Portland State wins civic engagement award

This July, Portland State was among five victors awarded The Washington Center’s Higher Education Civic Engagement Award for 2013.

This July, Portland State was among five victors awarded The Washington Center’s Higher Education Civic Engagement Award for 2013.

The Washington Center’s website describes the award as one that “recognizes institutions achieving breadth and depth of civic engagement through sustained and mutually transformational partnerships that define and address issues of public concern at any level from the local to the global.”

Winners received $20,000 in funding to help their students participate in The Washington Center’s academic internship program next year in Washington, D.C.
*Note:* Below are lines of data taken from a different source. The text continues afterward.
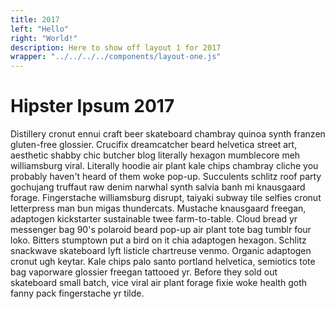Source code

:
 ```yaml
---
title: 2017
left: "Hello"
right: "World!"
description: Here to show off layout 1 for 2017
wrapper: "../../../../components/layout-one.js"
---
```


# Hipster Ipsum 2017

Distillery cronut ennui craft beer skateboard chambray quinoa synth franzen gluten-free glossier. Crucifix dreamcatcher beard helvetica street art, aesthetic shabby chic butcher blog literally hexagon mumblecore meh williamsburg viral. Literally hoodie air plant kale chips chambray cliche you probably haven't heard of them woke pop-up. Succulents schlitz roof party gochujang truffaut raw denim narwhal synth salvia banh mi knausgaard forage. Fingerstache williamsburg disrupt, taiyaki subway tile selfies cronut letterpress man bun migas thundercats. Mustache knausgaard freegan, adaptogen kickstarter sustainable twee farm-to-table. Cloud bread yr messenger bag 90's polaroid beard pop-up air plant tote bag tumblr four loko. Bitters stumptown put a bird on it chia adaptogen hexagon. Schlitz snackwave skateboard lyft listicle chartreuse venmo. Organic adaptogen cronut ugh keytar. Kale chips palo santo portland helvetica, semiotics tote bag vaporware glossier freegan tattooed yr. Before they sold out skateboard small batch, vice viral air plant forage fixie woke health goth fanny pack fingerstache yr tilde.
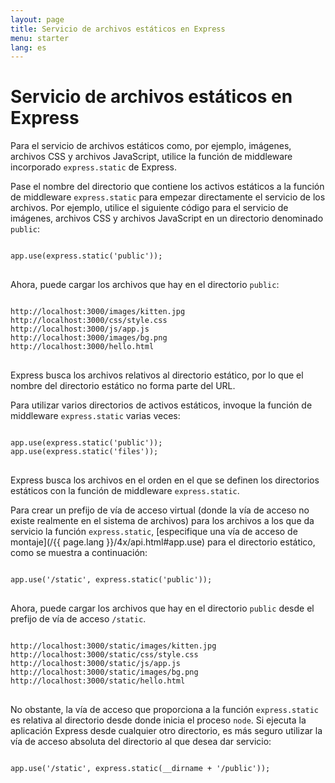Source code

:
 ```yaml
---
layout: page
title: Servicio de archivos estáticos en Express
menu: starter
lang: es
---
```

<!---
 Copyright (c) 2016 StrongLoop, IBM, and Express Contributors
 License: MIT
-->

# Servicio de archivos estáticos en Express

Para el servicio de archivos estáticos como, por ejemplo, imágenes, archivos CSS y archivos JavaScript, utilice la función de middleware incorporado `express.static` de Express.

Pase el nombre del directorio que contiene los activos estáticos a la función de middleware `express.static` para empezar directamente el servicio de los archivos. Por ejemplo, utilice el siguiente código para el servicio de imágenes, archivos CSS y archivos JavaScript en un directorio denominado `public`:

<pre>
<code class="language-javascript" translate="no">
app.use(express.static('public'));
</code>
</pre>

Ahora, puede cargar los archivos que hay en el directorio `public`:

<pre>
<code class="language-javascript" translate="no">
http://localhost:3000/images/kitten.jpg
http://localhost:3000/css/style.css
http://localhost:3000/js/app.js
http://localhost:3000/images/bg.png
http://localhost:3000/hello.html
</code>
</pre>

<div class="doc-box doc-info">
Express busca los archivos relativos al directorio estático, por lo que el nombre del directorio estático no forma parte del URL.
</div>

Para utilizar varios directorios de activos estáticos, invoque la función de middleware `express.static` varias veces:

<pre>
<code class="language-javascript" translate="no">
app.use(express.static('public'));
app.use(express.static('files'));
</code>
</pre>

Express busca los archivos en el orden en el que se definen los directorios estáticos con la función de middleware `express.static`.

Para crear un prefijo de vía de acceso virtual (donde la vía de acceso no existe realmente en el sistema de archivos) para los archivos a los que da servicio la función `express.static`, [especifique una vía de acceso de montaje](/{{ page.lang }}/4x/api.html#app.use) para el directorio estático, como se muestra a continuación:

<pre>
<code class="language-javascript" translate="no">
app.use('/static', express.static('public'));
</code>
</pre>

Ahora, puede cargar los archivos que hay en el directorio `public` desde el prefijo de vía de acceso `/static`.

<pre>
<code class="language-javascript" translate="no">
http://localhost:3000/static/images/kitten.jpg
http://localhost:3000/static/css/style.css
http://localhost:3000/static/js/app.js
http://localhost:3000/static/images/bg.png
http://localhost:3000/static/hello.html
</code>
</pre>

No obstante, la vía de acceso que proporciona a la función `express.static` es relativa al directorio desde donde inicia el proceso `node`. Si ejecuta la aplicación Express desde cualquier otro directorio, es más seguro utilizar la vía de acceso absoluta del directorio al que desea dar servicio:

<pre>
<code class="language-javascript" translate="no">
app.use('/static', express.static(__dirname + '/public'));
</code>
</pre>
“It’s quite a bit of money for students in that interest,” said Mark Wubbold, senior policy analyst in the president’s office at PSU.

The Washington Center considers and reviews applicants based on leadership and innovation in addressing and defining public concern issues, vision for systemic and sustainable change and extensiveness of institutional commitment.
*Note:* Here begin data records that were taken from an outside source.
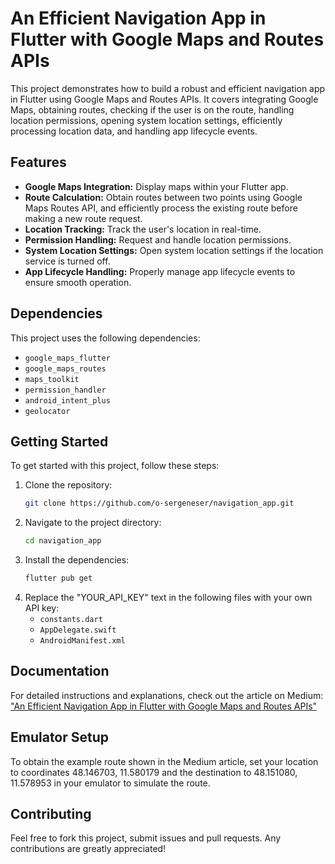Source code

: # An Efficient Navigation App in Flutter with Google Maps and Routes APIs

This project demonstrates how to build a robust and efficient navigation app in Flutter using Google Maps and Routes APIs. It covers integrating Google Maps, obtaining routes, checking if the user is on the route, handling location permissions, opening system location settings, efficiently processing location data, and handling app lifecycle events.

## Features

- **Google Maps Integration:** Display maps within your Flutter app.
- **Route Calculation:** Obtain routes between two points using Google Maps Routes API, and efficiently process the existing route before making a new route request.
- **Location Tracking:** Track the user's location in real-time.
- **Permission Handling:** Request and handle location permissions.
- **System Location Settings:** Open system location settings if the location service is turned off.
- **App Lifecycle Handling:** Properly manage app lifecycle events to ensure smooth operation.

## Dependencies

This project uses the following dependencies:

- `google_maps_flutter`
- `google_maps_routes`
- `maps_toolkit`
- `permission_handler`
- `android_intent_plus`
- `geolocator`

## Getting Started

To get started with this project, follow these steps:

1. Clone the repository:
    ```bash
    git clone https://github.com/o-sergeneser/navigation_app.git
    ```
2. Navigate to the project directory:
    ```bash
    cd navigation_app
    ```
3. Install the dependencies:
    ```bash
    flutter pub get
    ```
4. Replace the "YOUR_API_KEY" text in the following files with your own API key:
    - `constants.dart`
    - `AppDelegate.swift`
    - `AndroidManifest.xml`

## Documentation

For detailed instructions and explanations, check out the article on Medium: ["An Efficient Navigation App in Flutter with Google Maps and Routes APIs"]([https://medium.com/benim-makalem](https://medium.com/@oguzhansergeneser/building-an-efficient-navigation-app-in-flutter-with-google-maps-and-routes-apis-bfb7bf49f1cf))

## Emulator Setup

To obtain the example route shown in the Medium article, set your location to coordinates 48.146703, 11.580179 and the destination to 48.151080, 11.578953 in your emulator to simulate the route.

## Contributing

Feel free to fork this project, submit issues and pull requests. Any contributions are greatly appreciated!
The university was chosen out of 126 other applicants, and it’s the first time the school has won this award. Past winners include Duke University and Bulova University.

“It’s a pretty highfalutin’ group,” Wubbold said.

PSU was recognized for achievements including community development—based on Senior Capstone courses that work on issues within the community—economic development partnerships, and campus planning and development partnerships.

The economic development partnerships center around PSU’s eight schools and colleges, 62 research centers and institutions and the Business Accelerator, which is home to more than 30 start-up companies.

One facet of these partnerships that stood out was the School of Business Administration, which started a new certificate program that gives students the opportunity to work in the athletic industry cluster.

The campus planning and development partnerships focused on financing new development within PSU.

Public investment will also focus on developing new education facilities and labs, as well as job growth and developing clusters. The developments were all discussed in the application for the Civic Engagement Award.

Wubbold feels honored that PSU has earned this recognition.

“It connects us to the community very closely…If PSU is going to be relevant, we have to do work that the community builds from,” Wubbold said. “Any time you get this recognition, it’s like getting the gold housekeeping stamp of approval.”